*Exercise requirements*
Repeat every entry word for word, skipping the pictures.

*Exercise data*
------------------------------------------------------------
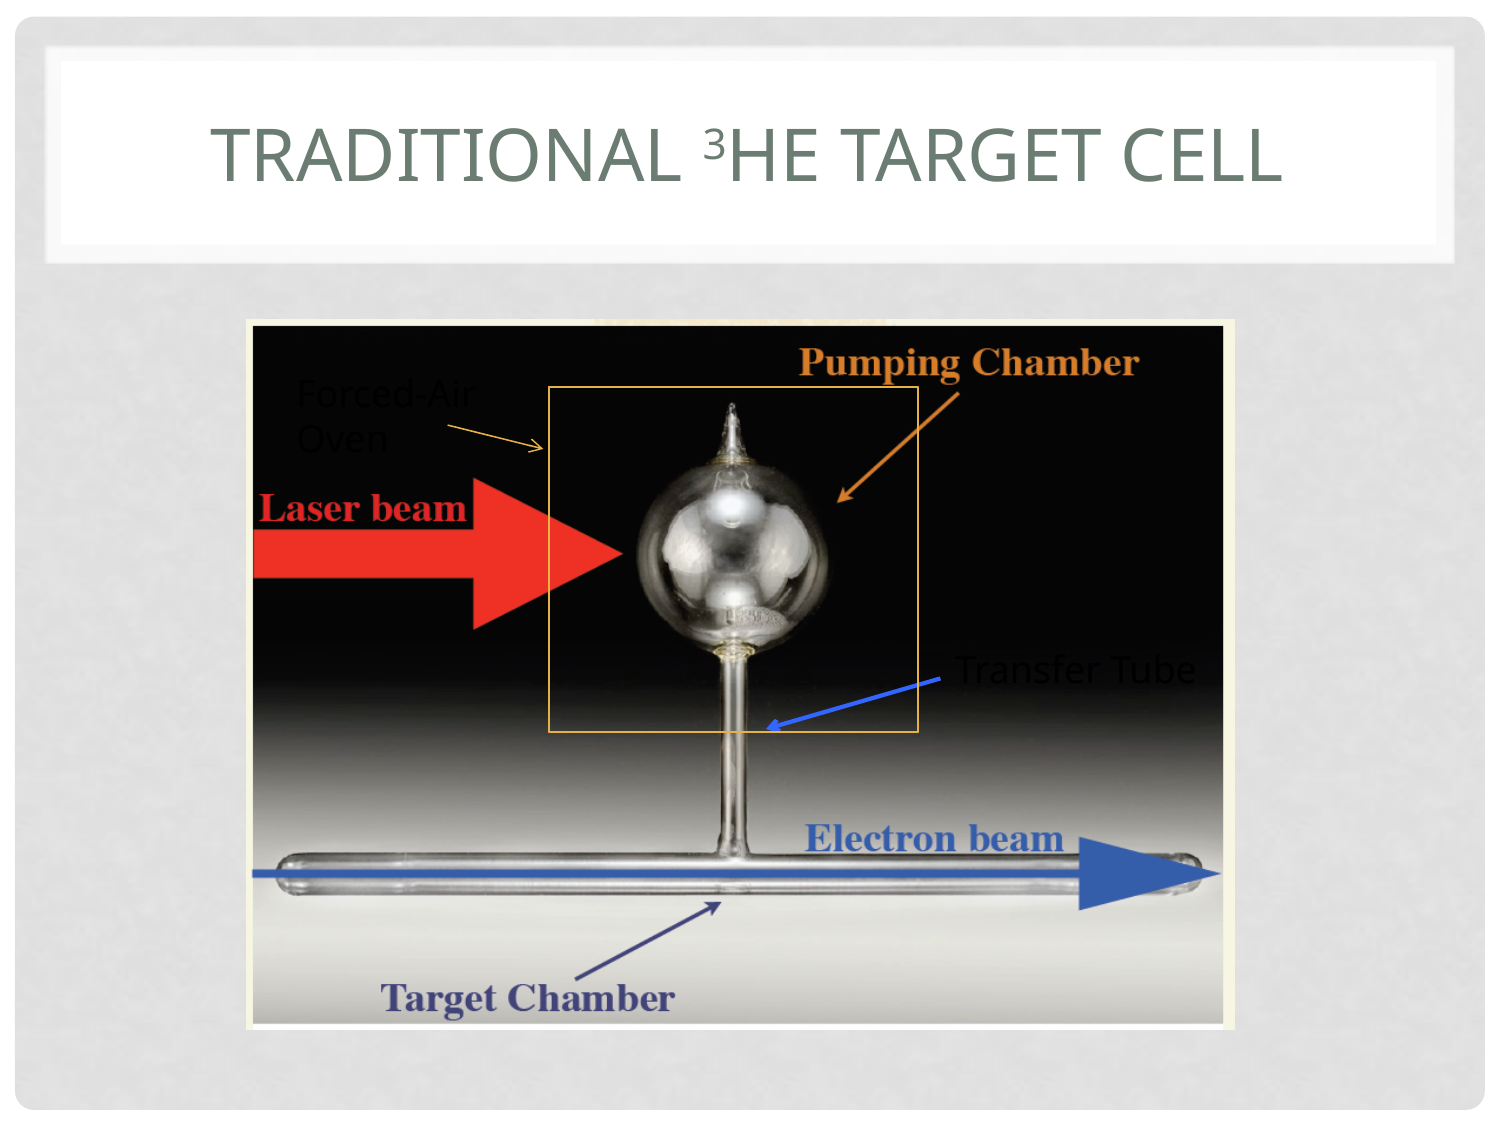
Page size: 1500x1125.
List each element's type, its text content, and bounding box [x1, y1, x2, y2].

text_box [765, 678, 941, 730]
title Traditional 3He target cell [69, 66, 1425, 238]
picture [246, 319, 1235, 1030]
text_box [447, 424, 544, 450]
------------------------------------------------------------
*Task response*
Page size: 1500x1125.
List each element's type, its text content, and bounding box [x1, y1, x2, y2].

text_box [765, 678, 941, 730]
title Traditional 3He target cell [69, 66, 1425, 238]
picture [246, 319, 1235, 1030]
text_box [447, 424, 544, 450]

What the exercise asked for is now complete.